0 of 0 people found the following review helpful:
Great fun!, 2008-07-23 Well, I made it through the first 20 pages and found myself completely rewarded by this charming and very, very funny book. Just enjoy it, appreciate the humor and don't take it too seriously!
0 of 0 people found the following review helpful:
Charming and Funny, 2007-06-03 I completely enjoyed Emotionally Weird. I think I giggled from start to finish. The major part of the book is a very funny sendup of university life, as applicable now as in the 70s, just replace Klingons with Xbox, or other games. All the professors are skewered as well, and everyone, it seems, is a writer (doesn't it seem that way, though?), except for the vampiric Terri, who proves to have one, and only one, soft spot. Excellent characterizations, by the way, so it's not just a comic novel. The "main" story, which actually occupies only a small part of the novel, of the girl and her mother on the island, is my least favorite part, although it serves to tie things together. I'd have been happy with just the college life parts, and I think the author realized this, as she keeps the rest of the stories to a minimum. Read this and giggle.
1 of 1 people found the following review helpful:
A modern Faulkner?, 2007-04-08 This book is rather unconventional. While many others have each chapter be a different story with all the stories usually converging in the end, Ms. Atkinson takes 4+ stories and cuts and pastes them together in each chapter.
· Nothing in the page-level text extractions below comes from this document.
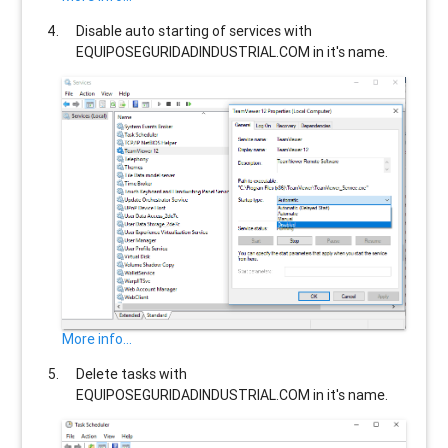
Disable auto starting of services with
EQUIPOSEGURIDADINDUSTRIAL.COM
in it's name.
More info...
Delete tasks with
EQUIPOSEGURIDADINDUSTRIAL.COM
in it's name.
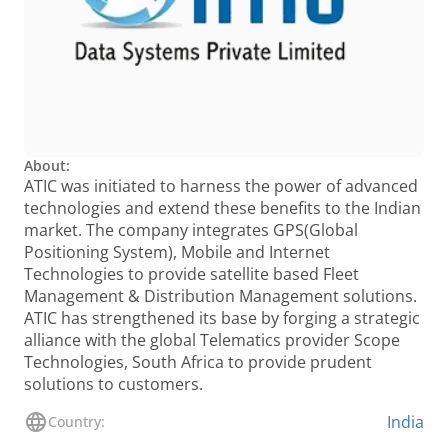
About:
ATIC was initiated to harness the power of advanced
technologies and extend these benefits to the Indian
market. The company integrates GPS(Global
Positioning System), Mobile and Internet
Technologies to provide satellite based Fleet
Management & Distribution Management solutions.
ATIC has strengthened its base by forging a strategic
alliance with the global Telematics provider Scope
Technologies, South Africa to provide prudent
solutions to customers.
India
Country:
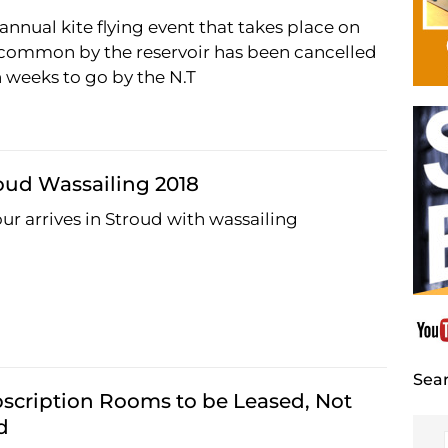
annual kite flying event that takes place on
common by the reservoir has been cancelled
 weeks to go by the N.T
oud Wassailing 2018
ur arrives in Stroud with wassailing
Sear
scription Rooms to be Leased, Not
d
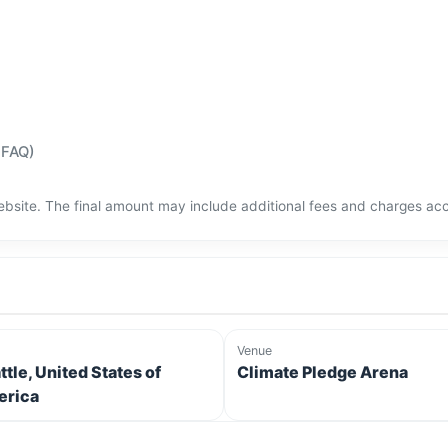
(FAQ)
bsite. The final amount may include additional fees and charges acco
Venue
ttle, United States of
Climate Pledge Arena
rica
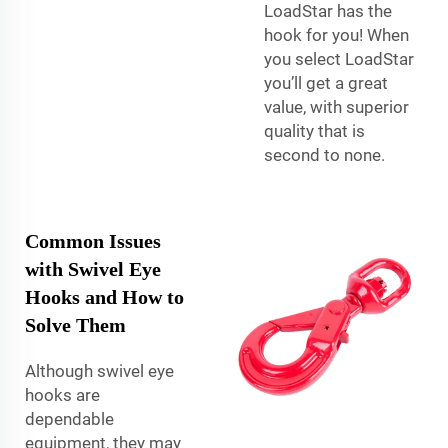
LoadStar has the
hook for you! When
you select LoadStar
you’ll get a great
value, with superior
quality that is
second to none.
Common Issues
with Swivel Eye
Hooks and How to
Solve Them
Although swivel eye
hooks are
dependable
equipment, they may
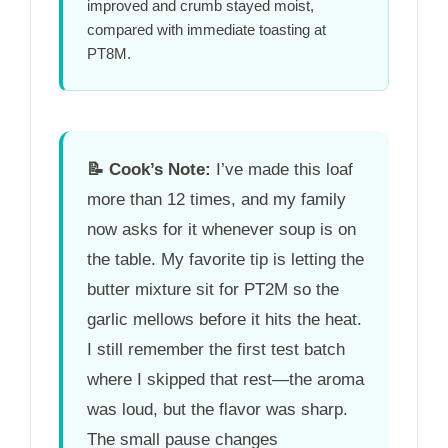
improved and crumb stayed moist,
compared with immediate toasting at
PT8M
.
📝
Cook’s Note:
I’ve made this loaf
more than 12 times, and my family
now asks for it whenever soup is on
the table. My favorite tip is letting the
butter mixture sit for
PT2M
so the
garlic mellows before it hits the heat.
I still remember the first test batch
where I skipped that rest—the aroma
was loud, but the flavor was sharp.
The small pause changes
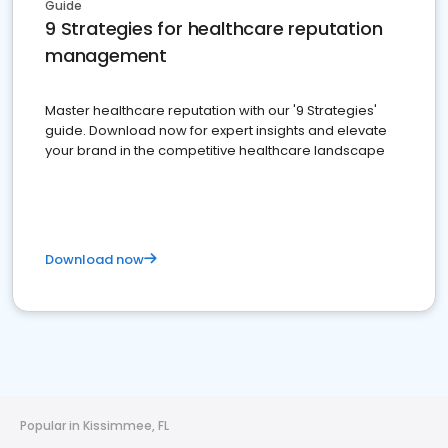
Guide
9 Strategies for healthcare reputation
management
Master healthcare reputation with our '9 Strategies'
guide. Download now for expert insights and elevate
your brand in the competitive healthcare landscape
Download now
Popular in Kissimmee, FL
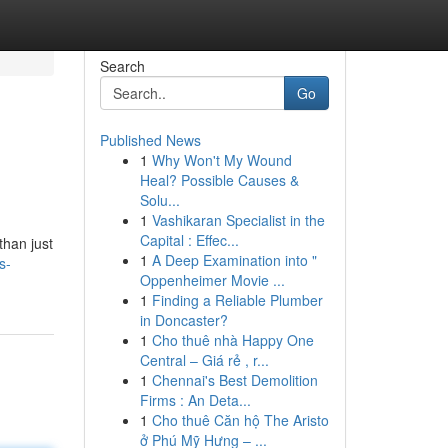
Search
Go
Published News
1
Why Won't My Wound
Heal? Possible Causes &
Solu...
1
Vashikaran Specialist in the
Capital : Effec...
than just
1
A Deep Examination into "
s-
Oppenheimer Movie ...
1
Finding a Reliable Plumber
in Doncaster?
1
Cho thuê nhà Happy One
Central – Giá rẻ , r...
1
Chennai's Best Demolition
Firms : An Deta...
1
Cho thuê Căn hộ The Aristo
ở Phú Mỹ Hưng – ...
Around 200 pages I almost quit reading as I was getting frustrated as I couldn't figure out what was real and what was just a story. After finishing the book I'm still not so sure if I know what was real. The obsession about the main charachters parentage is the main theme of this book and I'm pretty sure the conclusions are actually real and not a story the mother and daughter make up. I wish you all the best in reading this. I've never been a great appreciator of modern art and I suppose this is "modern literature."
3 of 3 people found the following review helpful:
Weird and funny, 2005-02-27 I had a hard time getting into this book - too many characters introduced all at once and so briefly that I couldn't keep them straight. I'm glad I stuck with it though because about halfway through, I got drawn into the story and the strange and quirkly happenings. Atkinson is a really funny writer and I laughed outloud several times throughout the book. Although I really enjoyed the second half of the book, I was disappointed in the ending - well not the ending itself but the way the last chapter gives you all the answers to everything instead of giving more hints along the way so the reader could figure it out.